++++ GIVEN DATA
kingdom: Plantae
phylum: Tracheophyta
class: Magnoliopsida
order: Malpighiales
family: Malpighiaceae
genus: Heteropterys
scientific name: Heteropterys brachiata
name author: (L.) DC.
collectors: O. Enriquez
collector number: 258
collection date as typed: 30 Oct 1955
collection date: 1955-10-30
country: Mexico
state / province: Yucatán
++++++++
WHAT YOU WILL DO:
Copy out word for word the lines from the one containing "collectors: O. Enriquez" through the end of the records, including both.

RESPONSE TO THE EXERCISE:
collectors: O. Enriquez
collector number: 258
collection date as typed: 30 Oct 1955
collection date: 1955-10-30
country: Mexico
state / province: Yucatán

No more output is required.